## DATA IN THIS EXERCISE
▶
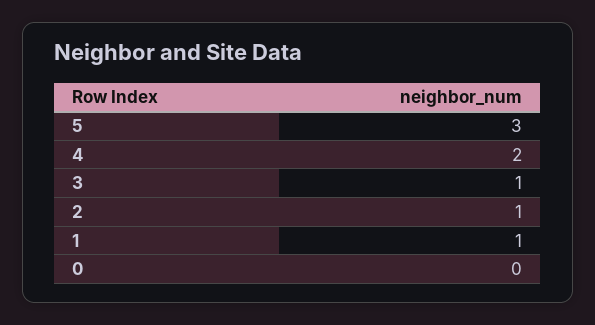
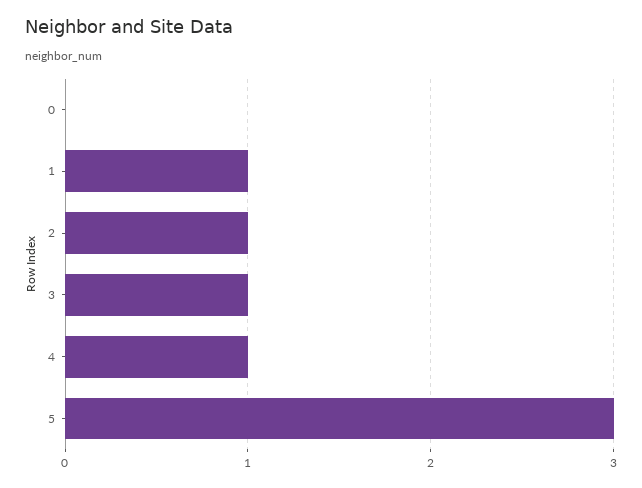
4: 2 -> 1

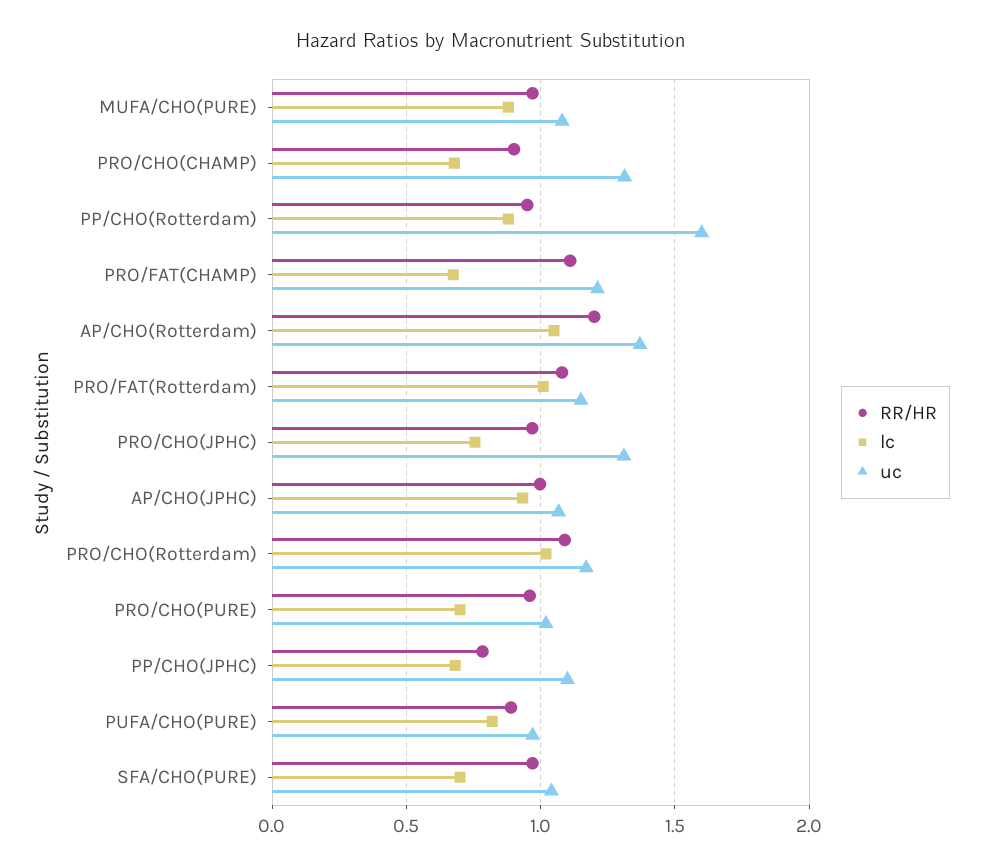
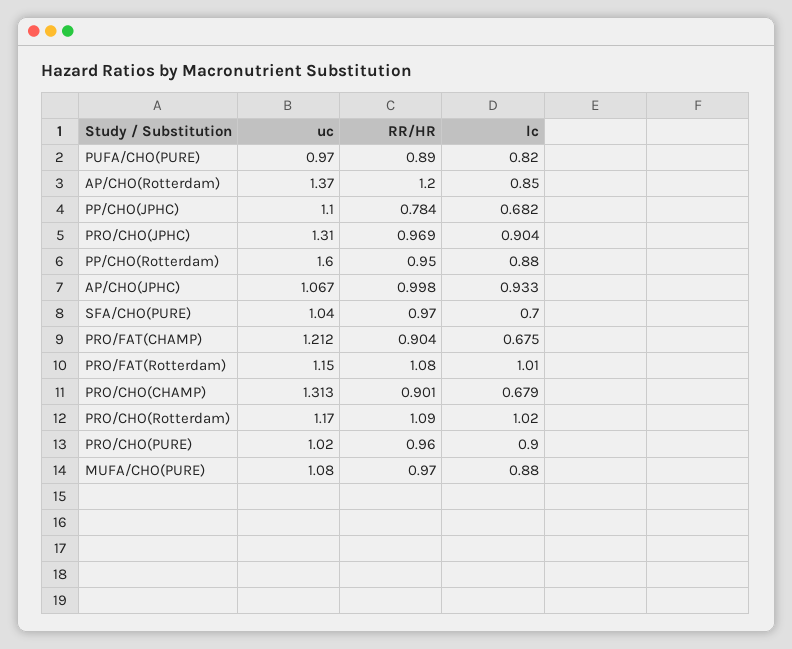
RR/HR, PRO/FAT(CHAMP): 1.1 -> 0.904
lc, AP/CHO(Rotterdam): 1.05 -> 0.85
lc, PRO/CHO(JPHC): 0.75 -> 0.904
lc, PRO/CHO(PURE): 0.7 -> 0.9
◀
## INSTRUCTIONS FOR THE TASK
Please make an exact copy of the records, leaving out any picture.

## ANSWER BOX
4: 2 -> 1

RR/HR, PRO/FAT(CHAMP): 1.1 -> 0.904
lc, AP/CHO(Rotterdam): 1.05 -> 0.85
lc, PRO/CHO(JPHC): 0.75 -> 0.904
lc, PRO/CHO(PURE): 0.7 -> 0.9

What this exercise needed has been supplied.